The SpaceX insiders who got in at early rounds are about to cash out at valuations that are 50 to 500 times what they paid. That's not a typo.

  • 2015 round: SpaceX valued at $12 billion

  • 2019 round: $30 billion

  • 2024 tenders: $350 billion

  • 2026 IPO target: $1.5 trillion

Anyone with a 2015 position is looking at a 125x return before the public even gets a shot. Retail will be handed the chart at the absolute top and told it's a once-in-a-lifetime opportunity.

Why PEP and SJM Keep Bleeding While This Happens

Capital is finite. Every dollar flowing into private AI, space, and infrastructure deals is a dollar not flowing into publicly traded blue-chip staples. That's why boring legacy names keep getting cheaper while trillion-dollar private unicorns keep minting new fortunes.

  • PEP: stuck in a low-growth category with rising input costs

  • SJM: margin pressure, weak volumes, GLP-1 demand destruction story

  • Consumer staples at-large: underperforming the S&P by double digits year-to-date

None of this is about bad management. It's about where capital is choosing to go in 2026 — and where it is very clearly choosing not to go. Consumer staples are the asset class investors abandon when they chase higher-beta private market returns.

Stop Playing the Game You Were Handed

Retail gets told to buy-and-hold safe dividend names. Meanwhile, the people telling them that are raising private capital at trillion-dollar valuations. The script is rigged, and the only way to beat it is to stop playing it the way you were taught.

You don't have to be a billionaire to play a smarter version of this game.
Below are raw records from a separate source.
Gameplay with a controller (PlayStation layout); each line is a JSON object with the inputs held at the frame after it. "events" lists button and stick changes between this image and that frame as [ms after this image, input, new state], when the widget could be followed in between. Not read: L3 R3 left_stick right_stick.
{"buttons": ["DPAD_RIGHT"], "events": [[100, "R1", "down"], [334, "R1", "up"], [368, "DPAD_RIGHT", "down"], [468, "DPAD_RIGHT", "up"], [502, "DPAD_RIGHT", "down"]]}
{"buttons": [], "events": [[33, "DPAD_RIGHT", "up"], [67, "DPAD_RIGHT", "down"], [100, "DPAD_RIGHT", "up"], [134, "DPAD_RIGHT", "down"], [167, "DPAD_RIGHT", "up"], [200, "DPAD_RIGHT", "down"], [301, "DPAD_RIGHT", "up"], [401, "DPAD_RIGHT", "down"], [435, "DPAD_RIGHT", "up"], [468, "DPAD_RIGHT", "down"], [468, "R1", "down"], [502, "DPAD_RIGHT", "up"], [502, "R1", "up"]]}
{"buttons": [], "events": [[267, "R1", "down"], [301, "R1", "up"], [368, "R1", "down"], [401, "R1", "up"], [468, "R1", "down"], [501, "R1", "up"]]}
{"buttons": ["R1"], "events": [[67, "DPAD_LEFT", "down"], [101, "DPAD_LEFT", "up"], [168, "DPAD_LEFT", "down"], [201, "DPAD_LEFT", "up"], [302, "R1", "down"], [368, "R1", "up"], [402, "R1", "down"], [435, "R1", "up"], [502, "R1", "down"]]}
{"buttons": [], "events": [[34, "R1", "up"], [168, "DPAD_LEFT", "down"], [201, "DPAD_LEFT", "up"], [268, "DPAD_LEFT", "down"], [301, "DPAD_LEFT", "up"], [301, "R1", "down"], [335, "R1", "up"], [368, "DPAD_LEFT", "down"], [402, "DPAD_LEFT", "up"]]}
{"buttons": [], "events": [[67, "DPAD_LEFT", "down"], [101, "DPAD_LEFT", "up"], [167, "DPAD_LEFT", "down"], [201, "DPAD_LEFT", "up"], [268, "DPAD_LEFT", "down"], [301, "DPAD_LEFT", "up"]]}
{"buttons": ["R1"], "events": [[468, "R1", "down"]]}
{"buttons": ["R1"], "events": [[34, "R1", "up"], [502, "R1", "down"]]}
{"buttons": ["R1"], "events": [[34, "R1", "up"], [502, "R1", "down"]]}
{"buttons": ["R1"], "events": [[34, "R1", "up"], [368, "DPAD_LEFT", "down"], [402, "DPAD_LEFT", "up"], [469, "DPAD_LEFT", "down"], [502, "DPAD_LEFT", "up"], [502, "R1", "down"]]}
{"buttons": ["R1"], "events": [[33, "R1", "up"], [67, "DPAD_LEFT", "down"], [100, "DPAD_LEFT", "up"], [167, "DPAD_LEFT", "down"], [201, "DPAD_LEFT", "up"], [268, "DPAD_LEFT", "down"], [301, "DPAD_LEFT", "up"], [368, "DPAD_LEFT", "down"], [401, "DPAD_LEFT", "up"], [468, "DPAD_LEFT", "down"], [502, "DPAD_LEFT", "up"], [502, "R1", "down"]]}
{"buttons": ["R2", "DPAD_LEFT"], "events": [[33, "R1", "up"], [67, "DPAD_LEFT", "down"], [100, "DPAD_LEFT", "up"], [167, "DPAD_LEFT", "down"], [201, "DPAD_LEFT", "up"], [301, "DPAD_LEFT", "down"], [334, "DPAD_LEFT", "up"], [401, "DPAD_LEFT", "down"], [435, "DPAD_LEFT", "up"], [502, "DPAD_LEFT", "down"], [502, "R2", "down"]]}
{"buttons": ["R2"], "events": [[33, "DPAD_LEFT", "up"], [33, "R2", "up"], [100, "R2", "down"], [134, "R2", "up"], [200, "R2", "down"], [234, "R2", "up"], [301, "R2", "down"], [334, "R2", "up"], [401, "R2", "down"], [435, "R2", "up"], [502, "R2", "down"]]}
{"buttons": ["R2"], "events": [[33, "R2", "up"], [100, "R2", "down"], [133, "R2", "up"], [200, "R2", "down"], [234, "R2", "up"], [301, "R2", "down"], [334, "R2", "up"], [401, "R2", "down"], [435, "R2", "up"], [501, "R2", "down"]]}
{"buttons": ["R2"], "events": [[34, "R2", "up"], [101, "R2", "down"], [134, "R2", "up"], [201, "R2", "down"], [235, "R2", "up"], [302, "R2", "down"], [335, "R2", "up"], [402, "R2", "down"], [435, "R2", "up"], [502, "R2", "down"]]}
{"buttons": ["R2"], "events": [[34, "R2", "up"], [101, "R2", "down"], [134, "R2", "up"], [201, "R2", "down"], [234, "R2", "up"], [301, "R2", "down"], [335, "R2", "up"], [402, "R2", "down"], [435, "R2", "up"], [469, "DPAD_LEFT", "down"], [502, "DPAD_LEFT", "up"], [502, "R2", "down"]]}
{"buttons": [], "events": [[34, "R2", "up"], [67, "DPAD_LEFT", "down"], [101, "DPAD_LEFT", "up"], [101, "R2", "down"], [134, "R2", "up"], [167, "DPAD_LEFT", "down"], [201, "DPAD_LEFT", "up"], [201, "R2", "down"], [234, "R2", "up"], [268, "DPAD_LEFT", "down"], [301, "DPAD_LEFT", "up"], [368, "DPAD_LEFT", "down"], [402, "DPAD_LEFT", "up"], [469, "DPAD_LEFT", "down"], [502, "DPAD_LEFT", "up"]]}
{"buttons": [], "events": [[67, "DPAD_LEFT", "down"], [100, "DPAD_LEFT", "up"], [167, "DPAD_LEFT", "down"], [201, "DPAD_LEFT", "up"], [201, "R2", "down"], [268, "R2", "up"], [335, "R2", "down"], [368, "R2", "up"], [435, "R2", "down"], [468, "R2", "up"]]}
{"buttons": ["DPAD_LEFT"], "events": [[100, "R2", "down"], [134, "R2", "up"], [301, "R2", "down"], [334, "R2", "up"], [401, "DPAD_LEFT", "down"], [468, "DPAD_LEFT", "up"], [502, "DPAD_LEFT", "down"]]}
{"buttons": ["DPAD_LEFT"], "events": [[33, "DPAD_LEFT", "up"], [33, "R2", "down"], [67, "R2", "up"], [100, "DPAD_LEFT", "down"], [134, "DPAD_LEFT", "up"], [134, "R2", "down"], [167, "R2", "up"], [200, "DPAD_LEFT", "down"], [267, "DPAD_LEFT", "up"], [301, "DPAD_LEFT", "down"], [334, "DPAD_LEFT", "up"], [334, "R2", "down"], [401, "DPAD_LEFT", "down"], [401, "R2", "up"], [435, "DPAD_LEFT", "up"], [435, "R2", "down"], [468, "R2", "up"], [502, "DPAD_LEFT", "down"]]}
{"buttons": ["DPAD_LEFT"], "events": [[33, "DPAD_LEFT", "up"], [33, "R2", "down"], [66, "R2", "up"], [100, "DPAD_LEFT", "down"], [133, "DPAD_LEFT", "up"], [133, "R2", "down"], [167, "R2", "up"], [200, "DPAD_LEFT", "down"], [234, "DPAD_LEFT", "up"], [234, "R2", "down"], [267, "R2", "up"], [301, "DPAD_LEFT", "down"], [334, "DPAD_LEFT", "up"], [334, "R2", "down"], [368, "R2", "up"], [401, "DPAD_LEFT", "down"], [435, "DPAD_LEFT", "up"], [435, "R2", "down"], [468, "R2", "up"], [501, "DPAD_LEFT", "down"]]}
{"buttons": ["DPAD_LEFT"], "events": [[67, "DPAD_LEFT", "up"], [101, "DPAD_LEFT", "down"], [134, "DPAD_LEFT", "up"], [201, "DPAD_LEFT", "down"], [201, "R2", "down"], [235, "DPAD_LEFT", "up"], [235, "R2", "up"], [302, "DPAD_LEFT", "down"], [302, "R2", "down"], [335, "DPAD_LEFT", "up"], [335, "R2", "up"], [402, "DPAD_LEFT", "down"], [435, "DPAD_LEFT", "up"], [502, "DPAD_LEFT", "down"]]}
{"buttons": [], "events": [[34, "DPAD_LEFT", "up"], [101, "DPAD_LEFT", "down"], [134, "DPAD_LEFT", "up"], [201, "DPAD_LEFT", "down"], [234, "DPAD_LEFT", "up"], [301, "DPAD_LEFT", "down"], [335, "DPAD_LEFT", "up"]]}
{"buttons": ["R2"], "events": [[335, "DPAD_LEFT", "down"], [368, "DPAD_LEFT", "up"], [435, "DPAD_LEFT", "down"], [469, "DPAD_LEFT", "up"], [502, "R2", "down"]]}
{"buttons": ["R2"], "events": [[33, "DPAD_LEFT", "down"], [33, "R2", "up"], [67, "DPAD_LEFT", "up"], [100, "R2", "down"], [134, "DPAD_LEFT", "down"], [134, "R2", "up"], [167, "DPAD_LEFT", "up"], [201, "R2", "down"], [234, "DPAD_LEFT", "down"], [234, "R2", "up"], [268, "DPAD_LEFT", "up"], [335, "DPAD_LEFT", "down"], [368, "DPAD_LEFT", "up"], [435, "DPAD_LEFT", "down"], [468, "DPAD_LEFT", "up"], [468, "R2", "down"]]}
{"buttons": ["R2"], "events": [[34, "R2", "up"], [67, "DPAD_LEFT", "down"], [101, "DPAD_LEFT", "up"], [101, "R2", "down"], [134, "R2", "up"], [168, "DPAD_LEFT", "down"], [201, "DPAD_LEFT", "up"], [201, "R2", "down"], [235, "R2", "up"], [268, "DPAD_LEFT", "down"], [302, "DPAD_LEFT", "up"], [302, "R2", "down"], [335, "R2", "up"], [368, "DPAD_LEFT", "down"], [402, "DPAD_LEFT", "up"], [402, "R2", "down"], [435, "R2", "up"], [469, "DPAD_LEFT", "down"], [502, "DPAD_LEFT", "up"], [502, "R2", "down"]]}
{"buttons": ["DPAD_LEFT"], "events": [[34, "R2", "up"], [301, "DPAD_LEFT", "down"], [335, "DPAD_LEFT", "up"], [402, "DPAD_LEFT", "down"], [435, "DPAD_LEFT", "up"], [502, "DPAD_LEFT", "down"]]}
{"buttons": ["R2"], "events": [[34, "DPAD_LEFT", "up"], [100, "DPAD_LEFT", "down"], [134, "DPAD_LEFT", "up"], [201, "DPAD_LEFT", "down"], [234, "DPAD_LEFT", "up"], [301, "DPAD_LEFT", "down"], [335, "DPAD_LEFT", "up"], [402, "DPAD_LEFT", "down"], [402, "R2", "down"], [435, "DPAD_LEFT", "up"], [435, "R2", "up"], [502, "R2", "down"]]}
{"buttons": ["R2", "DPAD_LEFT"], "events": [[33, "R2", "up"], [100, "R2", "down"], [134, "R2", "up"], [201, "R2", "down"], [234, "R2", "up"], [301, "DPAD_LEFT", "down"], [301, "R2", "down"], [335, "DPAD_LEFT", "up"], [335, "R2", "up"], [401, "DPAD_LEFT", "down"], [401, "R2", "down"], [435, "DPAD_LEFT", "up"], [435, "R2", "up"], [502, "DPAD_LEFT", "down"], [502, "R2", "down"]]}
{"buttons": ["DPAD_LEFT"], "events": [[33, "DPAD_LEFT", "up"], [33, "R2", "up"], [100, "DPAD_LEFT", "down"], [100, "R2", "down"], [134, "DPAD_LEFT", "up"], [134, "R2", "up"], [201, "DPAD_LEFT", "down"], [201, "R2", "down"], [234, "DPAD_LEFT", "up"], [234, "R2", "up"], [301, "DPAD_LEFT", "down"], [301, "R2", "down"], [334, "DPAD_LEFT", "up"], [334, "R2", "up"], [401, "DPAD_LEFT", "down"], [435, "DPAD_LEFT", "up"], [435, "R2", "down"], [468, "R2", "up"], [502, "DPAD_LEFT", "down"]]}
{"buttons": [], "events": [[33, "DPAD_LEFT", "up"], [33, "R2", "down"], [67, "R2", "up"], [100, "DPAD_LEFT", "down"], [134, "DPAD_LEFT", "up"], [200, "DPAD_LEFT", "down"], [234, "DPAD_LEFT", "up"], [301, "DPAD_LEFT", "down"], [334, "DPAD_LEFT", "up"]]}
You just have to stop confusing the headline tape with where value is actually being created. Follow the capital, not the narrative. Take advantage of tools retail can access — options flow, structured notes, defined-risk positioning — and stop anchoring your portfolio to names that are being systematically abandoned by institutional capital.

The Asymmetry Most Retail Doesn't See

The people who keep winning in this cycle aren't geniuses. They just have access to a market retail investors don't.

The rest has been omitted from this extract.